*** Data supplied

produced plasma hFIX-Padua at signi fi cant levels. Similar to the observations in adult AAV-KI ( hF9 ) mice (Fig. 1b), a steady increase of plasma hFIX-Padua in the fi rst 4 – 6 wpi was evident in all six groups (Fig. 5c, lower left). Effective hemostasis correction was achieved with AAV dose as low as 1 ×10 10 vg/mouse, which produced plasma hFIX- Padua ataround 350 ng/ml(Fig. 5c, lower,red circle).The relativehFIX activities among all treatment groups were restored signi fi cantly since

******
*** Data supplied

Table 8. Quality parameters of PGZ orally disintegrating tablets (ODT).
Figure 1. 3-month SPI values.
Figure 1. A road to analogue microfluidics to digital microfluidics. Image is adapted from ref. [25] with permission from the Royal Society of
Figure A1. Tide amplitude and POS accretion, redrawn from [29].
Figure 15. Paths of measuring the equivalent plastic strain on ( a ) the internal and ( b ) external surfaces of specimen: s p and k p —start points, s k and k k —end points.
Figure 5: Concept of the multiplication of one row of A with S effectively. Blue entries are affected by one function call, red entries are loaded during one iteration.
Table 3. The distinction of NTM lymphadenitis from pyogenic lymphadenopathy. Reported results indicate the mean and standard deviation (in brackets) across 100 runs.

******

Show, from the material above, each line that includes the string "with".

produced plasma hFIX-Padua at signi fi cant levels. Similar to the observations in adult AAV-KI ( hF9 ) mice (Fig. 1b), a steady increase of plasma hFIX-Padua in the fi rst 4 – 6 wpi was evident in all six groups (Fig. 5c, lower left). Effective hemostasis correction was achieved with AAV dose as low as 1 ×10 10 vg/mouse, which produced plasma hFIX- Padua ataround 350 ng/ml(Fig. 5c, lower,red circle).The relativehFIX activities among all treatment groups were restored signi fi cantly since
Figure 1. A road to analogue microfluidics to digital microfluidics. Image is adapted from ref. [25] with permission from the Royal Society of
Figure 5: Concept of the multiplication of one row of A with S effectively. Blue entries are affected by one function call, red entries are loaded during one iteration.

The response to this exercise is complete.